** Opening Source data block **

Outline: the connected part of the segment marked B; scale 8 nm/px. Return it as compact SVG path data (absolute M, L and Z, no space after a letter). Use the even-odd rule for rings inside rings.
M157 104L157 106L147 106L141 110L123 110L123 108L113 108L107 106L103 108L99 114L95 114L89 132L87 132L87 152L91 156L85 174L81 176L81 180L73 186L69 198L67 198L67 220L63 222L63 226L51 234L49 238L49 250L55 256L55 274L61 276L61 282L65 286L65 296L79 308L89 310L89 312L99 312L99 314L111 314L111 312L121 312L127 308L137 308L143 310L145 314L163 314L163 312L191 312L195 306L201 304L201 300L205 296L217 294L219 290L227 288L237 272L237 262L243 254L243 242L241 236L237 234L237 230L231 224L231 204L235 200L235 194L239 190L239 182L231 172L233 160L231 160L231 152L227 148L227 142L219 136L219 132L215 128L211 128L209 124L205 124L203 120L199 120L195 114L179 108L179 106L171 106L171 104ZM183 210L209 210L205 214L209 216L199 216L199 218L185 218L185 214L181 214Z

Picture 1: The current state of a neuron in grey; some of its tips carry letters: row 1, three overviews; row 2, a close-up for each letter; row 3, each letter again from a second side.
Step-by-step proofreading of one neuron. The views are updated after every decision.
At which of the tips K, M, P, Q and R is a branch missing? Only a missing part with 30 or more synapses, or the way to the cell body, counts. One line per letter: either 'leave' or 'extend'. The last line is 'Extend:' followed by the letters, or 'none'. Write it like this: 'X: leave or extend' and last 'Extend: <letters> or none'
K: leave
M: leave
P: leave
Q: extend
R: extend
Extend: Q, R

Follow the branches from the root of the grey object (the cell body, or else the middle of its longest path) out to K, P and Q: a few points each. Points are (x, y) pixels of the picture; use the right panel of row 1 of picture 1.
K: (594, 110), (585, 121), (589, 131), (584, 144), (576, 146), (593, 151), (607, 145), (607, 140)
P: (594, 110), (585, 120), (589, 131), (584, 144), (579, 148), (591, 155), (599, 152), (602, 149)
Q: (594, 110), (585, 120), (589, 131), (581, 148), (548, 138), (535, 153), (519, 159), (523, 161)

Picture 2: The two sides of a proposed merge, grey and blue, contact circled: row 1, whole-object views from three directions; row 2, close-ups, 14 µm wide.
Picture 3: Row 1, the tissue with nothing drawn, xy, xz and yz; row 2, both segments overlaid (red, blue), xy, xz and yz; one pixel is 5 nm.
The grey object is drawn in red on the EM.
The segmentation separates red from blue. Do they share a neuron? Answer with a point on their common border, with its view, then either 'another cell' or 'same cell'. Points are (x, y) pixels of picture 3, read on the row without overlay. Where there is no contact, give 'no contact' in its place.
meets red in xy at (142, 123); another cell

** Closing Source data block **

A reply that repeats all the data exactly is required.

Outline: the connected part of the segment marked B; scale 8 nm/px. Return it as compact SVG path data (absolute M, L and Z, no space after a letter). Use the even-odd rule for rings inside rings.
M157 104L157 106L147 106L141 110L123 110L123 108L113 108L107 106L103 108L99 114L95 114L89 132L87 132L87 152L91 156L85 174L81 176L81 180L73 186L69 198L67 198L67 220L63 222L63 226L51 234L49 238L49 250L55 256L55 274L61 276L61 282L65 286L65 296L79 308L89 310L89 312L99 312L99 314L111 314L111 312L121 312L127 308L137 308L143 310L145 314L163 314L163 312L191 312L195 306L201 304L201 300L205 296L217 294L219 290L227 288L237 272L237 262L243 254L243 242L241 236L237 234L237 230L231 224L231 204L235 200L235 194L239 190L239 182L231 172L233 160L231 160L231 152L227 148L227 142L219 136L219 132L215 128L211 128L209 124L205 124L203 120L199 120L195 114L179 108L179 106L171 106L171 104ZM183 210L209 210L205 214L209 216L199 216L199 218L185 218L185 214L181 214Z

Picture 1: The current state of a neuron in grey; some of its tips carry letters: row 1, three overviews; row 2, a close-up for each letter; row 3, each letter again from a second side.
Step-by-step proofreading of one neuron. The views are updated after every decision.
At which of the tips K, M, P, Q and R is a branch missing? Only a missing part with 30 or more synapses, or the way to the cell body, counts. One line per letter: either 'leave' or 'extend'. The last line is 'Extend:' followed by the letters, or 'none'. Write it like this: 'X: leave or extend' and last 'Extend: <letters> or none'
K: leave
M: leave
P: leave
Q: extend
R: extend
Extend: Q, R

Follow the branches from the root of the grey object (the cell body, or else the middle of its longest path) out to K, P and Q: a few points each. Points are (x, y) pixels of the picture; use the right panel of row 1 of picture 1.
K: (594, 110), (585, 121), (589, 131), (584, 144), (576, 146), (593, 151), (607, 145), (607, 140)
P: (594, 110), (585, 120), (589, 131), (584, 144), (579, 148), (591, 155), (599, 152), (602, 149)
Q: (594, 110), (585, 120), (589, 131), (581, 148), (548, 138), (535, 153), (519, 159), (523, 161)

Picture 2: The two sides of a proposed merge, grey and blue, contact circled: row 1, whole-object views from three directions; row 2, close-ups, 14 µm wide.
Picture 3: Row 1, the tissue with nothing drawn, xy, xz and yz; row 2, both segments overlaid (red, blue), xy, xz and yz; one pixel is 5 nm.
The grey object is drawn in red on the EM.
The segmentation separates red from blue. Do they share a neuron? Answer with a point on their common border, with its view, then either 'another cell' or 'same cell'. Points are (x, y) pixels of picture 3, read on the row without overlay. Where there is no contact, give 'no contact' in its place.
meets red in xy at (142, 123); another cell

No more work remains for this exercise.